Your task is to extract every entry that follows word for word while excluding the pictures.

* [Dataset records]:

▼

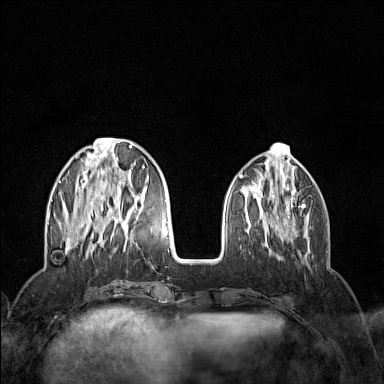
Breast MRI (dynamic contrast-enhanced), one axial slice. Position 46 of 160 along the scan axis. Dynamic contrast-enhanced series, time point 2 of 7 at this slice position (early post-contrast). 1.5 T. TE 1.8 ms, TR 5 ms. 1 mm slice thickness. 384 × 384 image matrix, field of view 300 × 300 mm. Female patient.
Structures marked on this image (semi-automatic segmentation, software-assisted and operator-edited):
- enhancing-tissue mask used for the functional tumour volume (all voxels passing the contrast-enhancement thresholds inside the analysis volume; usually the tumour): bounding box <58,138,145,254> (left, top, right, bottom; pixels)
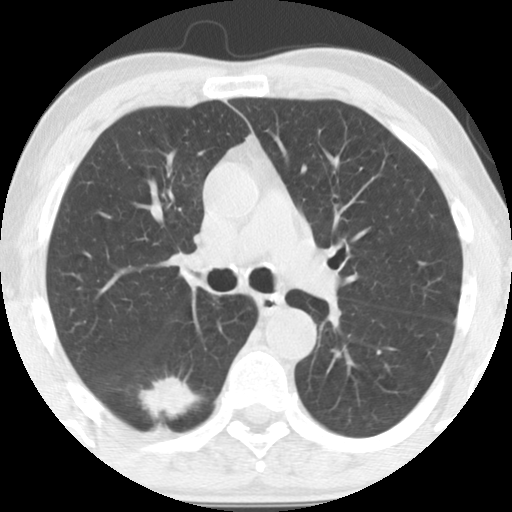
Low-dose screening chest CT, one axial slice. Slice 89 of 135 in the series (ordered by position). Reconstruction kernel STANDARD. 120 kVp. Lung window (W 1500 / L -600 HU). 512 × 512 image matrix, field of view 300 × 300 mm.
Outlined on this slice (outlined manually by an expert reader):
- lesion 1 (tumor, lower lobe of right lung): bounding box (x1, y1, x2, y2) in pixels: (139, 377, 195, 417)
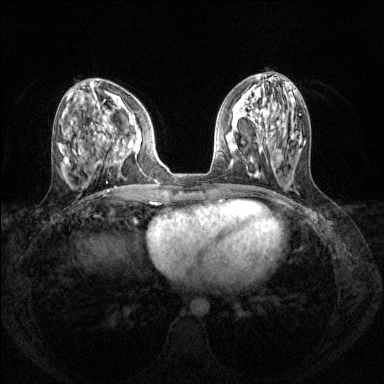
Breast MRI (dynamic contrast-enhanced), one axial slice; position 54 of 144 along the scan axis; dynamic contrast-enhanced series, time point 2 of 8 at this slice position (early post-contrast); 1.5 T; TE 1.7 ms, TR 4.6 ms; 1.2 mm slice thickness; 384 × 384 image matrix. Female patient.
Annotated regions visible in this slice (semi-automatically segmented with operator editing):
- enhancing-tissue mask used for the functional tumour volume (all voxels passing the contrast-enhancement thresholds inside the analysis volume; usually the tumour): bounding box [x1, y1, x2, y2] px = [98, 118, 142, 163]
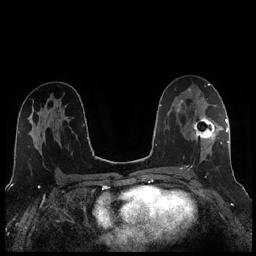
Breast MRI (dynamic contrast-enhanced), one axial slice. Dynamic contrast-enhanced series, time point 2 of 7 at this slice position (early post-contrast). 1.5 T. TE 1.9 ms, TR 4.2 ms. 0.8 mm slice thickness. 256 × 256 image matrix. Female patient.
Structures marked on this image (semi-automatically segmented with operator editing):
- enhancing-tissue mask used for the functional tumour volume (all voxels passing the contrast-enhancement thresholds inside the analysis volume; usually the tumour): bounding box <186,105,221,170> (left, top, right, bottom; pixels)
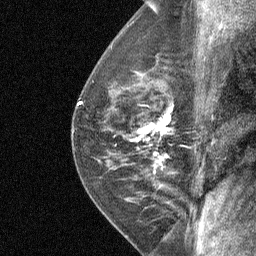
Breast MRI (dynamic contrast-enhanced), one sagittal slice; position 41 of 64 along the scan axis; dynamic contrast-enhanced study with each time point stored as its own series, time point 2 of 4 at this slice position (early post-contrast, ordered by acquisition time); 1.5 T; TE 4.8 ms, TR 27 ms; 256 × 256 image matrix, field of view 180 × 180 mm. Patient: female, 50 years. From the clinical record (not read from this slice): setting: breast cancer imaged before/during neoadjuvant chemotherapy; receptor status: HER2-positive.
Structures marked on this image (semi-automatic segmentation, software-assisted and operator-edited):
- analysis volume of interest (the breast-tissue region the enhancement analysis was run in; not a lesion): bounding box <123,91,176,177> (left, top, right, bottom; pixels)
- tumour enhancement mask (voxels above the 90 % enhancement threshold inside the analysis volume of interest): <137,105,173,161>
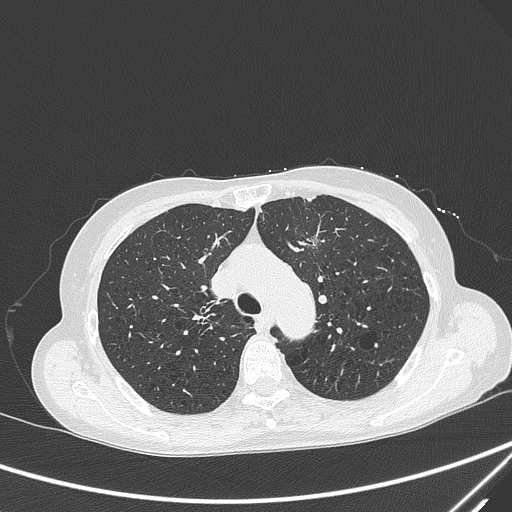
Chest CT, one axial slice. Position 217 of 299 along the scan axis. Lung window (W 1500 / L -600 HU). 1 mm slice thickness. 512 × 512 image matrix, field of view 350 × 350 mm. Female patient, age 71 years. From the clinical record (not read from this slice): clinical TNM (as recorded): T1c N0 M0; histopathological grade: G2-3.
Structures marked on this image (bounding box drawn by a radiologist):
- lung tumour (recorded histology: adenocarcinoma): bounding box <304,227,321,259> (left, top, right, bottom; pixels)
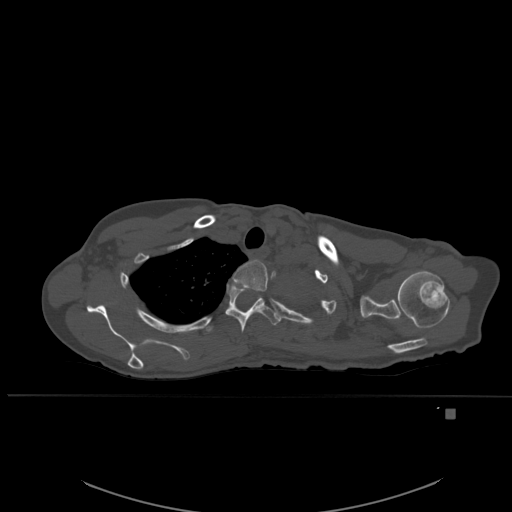
CT including the spine, one axial slice. Bone window (W 1800 / L 400 HU). 512 × 512 image matrix, field of view 440 × 440 mm. Patient: female, 45 years. From the clinical record (not read from this slice): primary cancer: lung.
Structures marked on this image (semi-automatic segmentation, software-assisted and operator-edited):
- T2 vertebra: box from (x=233, y=260) to (x=268, y=292) px
- T3 vertebra: (x=225, y=282)–(x=281, y=333)
- T4 vertebra: (x=205, y=325)–(x=213, y=333)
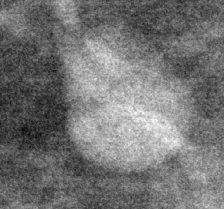
Cropped region of a digitized screen-film mammogram centred on a radiologist-marked abnormality, right breast, MLO view.
Mass, shape lymph node; BI-RADS assessment category 2; benign without callback (not worked up further).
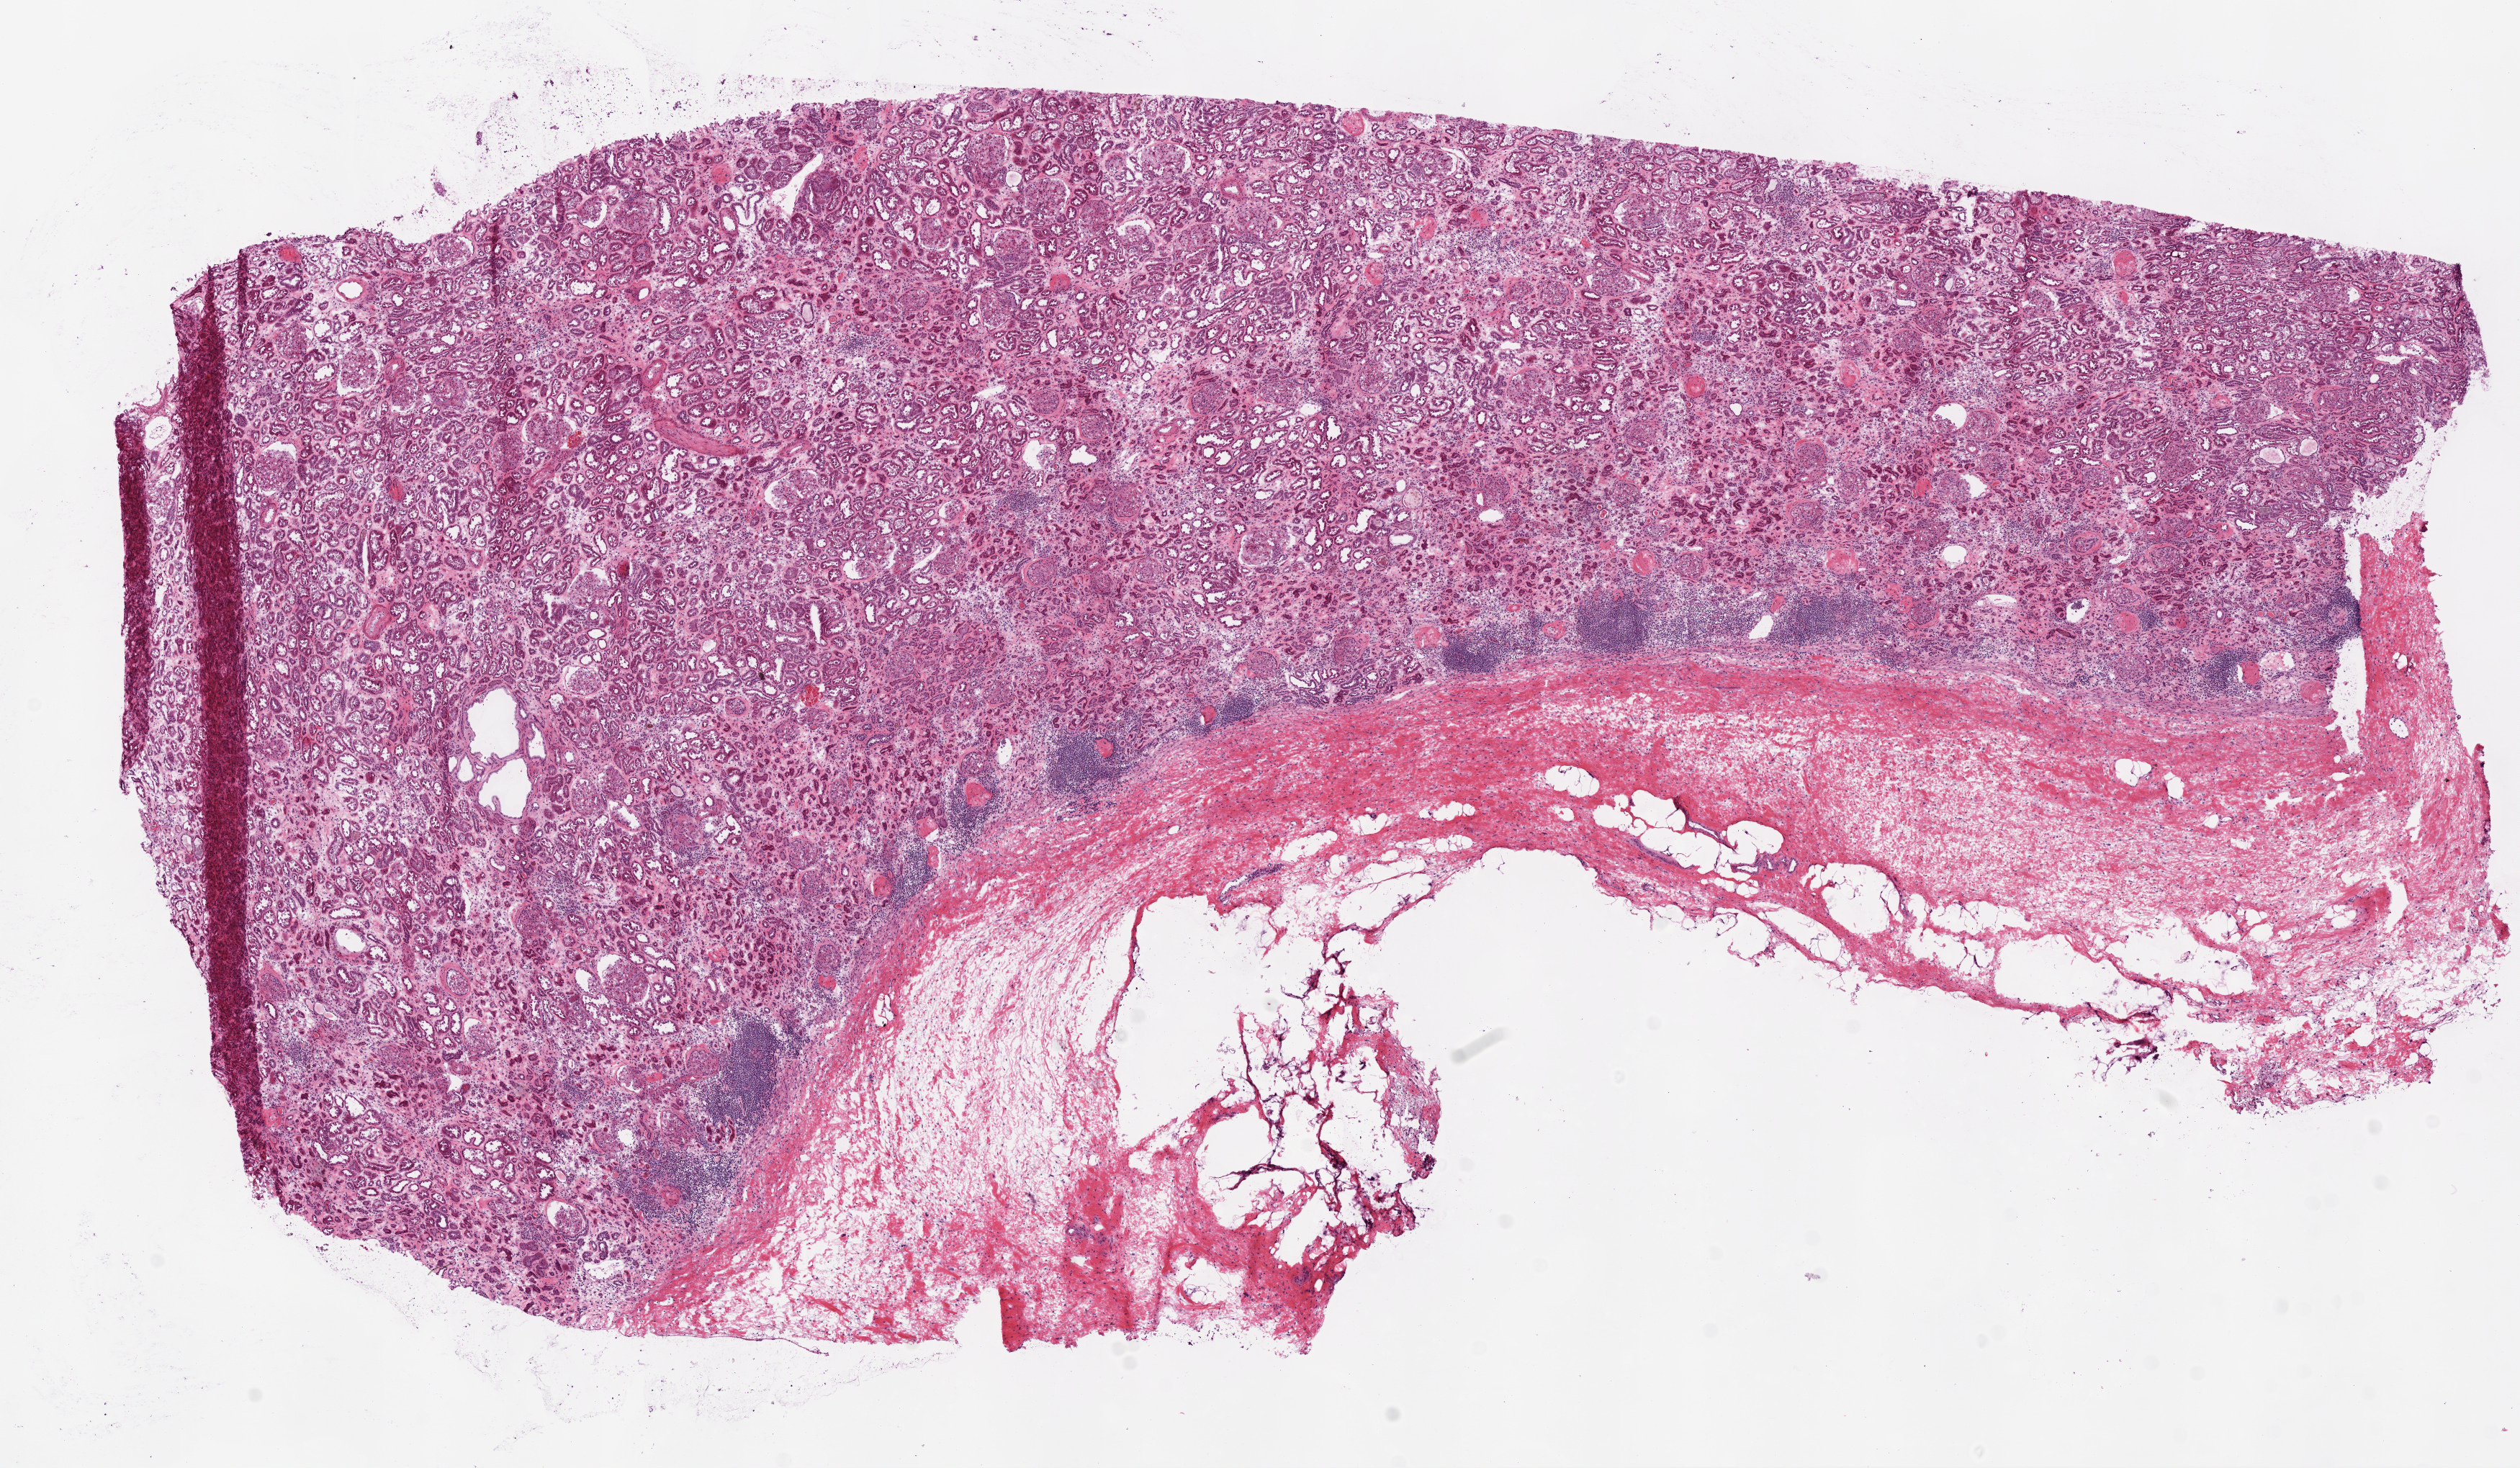
Hematoxylin and eosin (H&E) stained whole-slide image, whole scanned area (about 14.0 x 8.2 mm, acquisition: 20x scan) shown as a low-resolution overview. Frozen section from the top of the tissue portion. Kidney, solid tissue normal (non-tumour tissue) sample. Male, age 56 years at initial diagnosis.
This section: solid tissue normal sample (biorepository sample class). Patient diagnosis: Papillary adenocarcinoma, NOS.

▲

* [Answer section]:
Breast MRI (dynamic contrast-enhanced), one axial slice. Position 46 of 160 along the scan axis. Dynamic contrast-enhanced series, time point 2 of 7 at this slice position (early post-contrast). 1.5 T. TE 1.8 ms, TR 5 ms. 1 mm slice thickness. 384 × 384 image matrix, field of view 300 × 300 mm. Female patient.
Structures marked on this image (semi-automatic segmentation, software-assisted and operator-edited):
- enhancing-tissue mask used for the functional tumour volume (all voxels passing the contrast-enhancement thresholds inside the analysis volume; usually the tumour): bounding box <58,138,145,254> (left, top, right, bottom; pixels)
Low-dose screening chest CT, one axial slice. Slice 89 of 135 in the series (ordered by position). Reconstruction kernel STANDARD. 120 kVp. Lung window (W 1500 / L -600 HU). 512 × 512 image matrix, field of view 300 × 300 mm.
Outlined on this slice (outlined manually by an expert reader):
- lesion 1 (tumor, lower lobe of right lung): bounding box (x1, y1, x2, y2) in pixels: (139, 377, 195, 417)
Breast MRI (dynamic contrast-enhanced), one axial slice; position 54 of 144 along the scan axis; dynamic contrast-enhanced series, time point 2 of 8 at this slice position (early post-contrast); 1.5 T; TE 1.7 ms, TR 4.6 ms; 1.2 mm slice thickness; 384 × 384 image matrix. Female patient.
Annotated regions visible in this slice (semi-automatically segmented with operator editing):
- enhancing-tissue mask used for the functional tumour volume (all voxels passing the contrast-enhancement thresholds inside the analysis volume; usually the tumour): bounding box [x1, y1, x2, y2] px = [98, 118, 142, 163]
Breast MRI (dynamic contrast-enhanced), one axial slice. Dynamic contrast-enhanced series, time point 2 of 7 at this slice position (early post-contrast). 1.5 T. TE 1.9 ms, TR 4.2 ms. 0.8 mm slice thickness. 256 × 256 image matrix. Female patient.
Structures marked on this image (semi-automatically segmented with operator editing):
- enhancing-tissue mask used for the functional tumour volume (all voxels passing the contrast-enhancement thresholds inside the analysis volume; usually the tumour): bounding box <186,105,221,170> (left, top, right, bottom; pixels)
Breast MRI (dynamic contrast-enhanced), one sagittal slice; position 41 of 64 along the scan axis; dynamic contrast-enhanced study with each time point stored as its own series, time point 2 of 4 at this slice position (early post-contrast, ordered by acquisition time); 1.5 T; TE 4.8 ms, TR 27 ms; 256 × 256 image matrix, field of view 180 × 180 mm. Patient: female, 50 years. From the clinical record (not read from this slice): setting: breast cancer imaged before/during neoadjuvant chemotherapy; receptor status: HER2-positive.
Structures marked on this image (semi-automatic segmentation, software-assisted and operator-edited):
- analysis volume of interest (the breast-tissue region the enhancement analysis was run in; not a lesion): bounding box <123,91,176,177> (left, top, right, bottom; pixels)
- tumour enhancement mask (voxels above the 90 % enhancement threshold inside the analysis volume of interest): <137,105,173,161>
Chest CT, one axial slice. Position 217 of 299 along the scan axis. Lung window (W 1500 / L -600 HU). 1 mm slice thickness. 512 × 512 image matrix, field of view 350 × 350 mm. Female patient, age 71 years. From the clinical record (not read from this slice): clinical TNM (as recorded): T1c N0 M0; histopathological grade: G2-3.
Structures marked on this image (bounding box drawn by a radiologist):
- lung tumour (recorded histology: adenocarcinoma): bounding box <304,227,321,259> (left, top, right, bottom; pixels)
CT including the spine, one axial slice. Bone window (W 1800 / L 400 HU). 512 × 512 image matrix, field of view 440 × 440 mm. Patient: female, 45 years. From the clinical record (not read from this slice): primary cancer: lung.
Structures marked on this image (semi-automatic segmentation, software-assisted and operator-edited):
- T2 vertebra: box from (x=233, y=260) to (x=268, y=292) px
- T3 vertebra: (x=225, y=282)–(x=281, y=333)
- T4 vertebra: (x=205, y=325)–(x=213, y=333)
Cropped region of a digitized screen-film mammogram centred on a radiologist-marked abnormality, right breast, MLO view.
Mass, shape lymph node; BI-RADS assessment category 2; benign without callback (not worked up further).
Hematoxylin and eosin (H&E) stained whole-slide image, whole scanned area (about 14.0 x 8.2 mm, acquisition: 20x scan) shown as a low-resolution overview. Frozen section from the top of the tissue portion. Kidney, solid tissue normal (non-tumour tissue) sample. Male, age 56 years at initial diagnosis.
This section: solid tissue normal sample (biorepository sample class). Patient diagnosis: Papillary adenocarcinoma, NOS.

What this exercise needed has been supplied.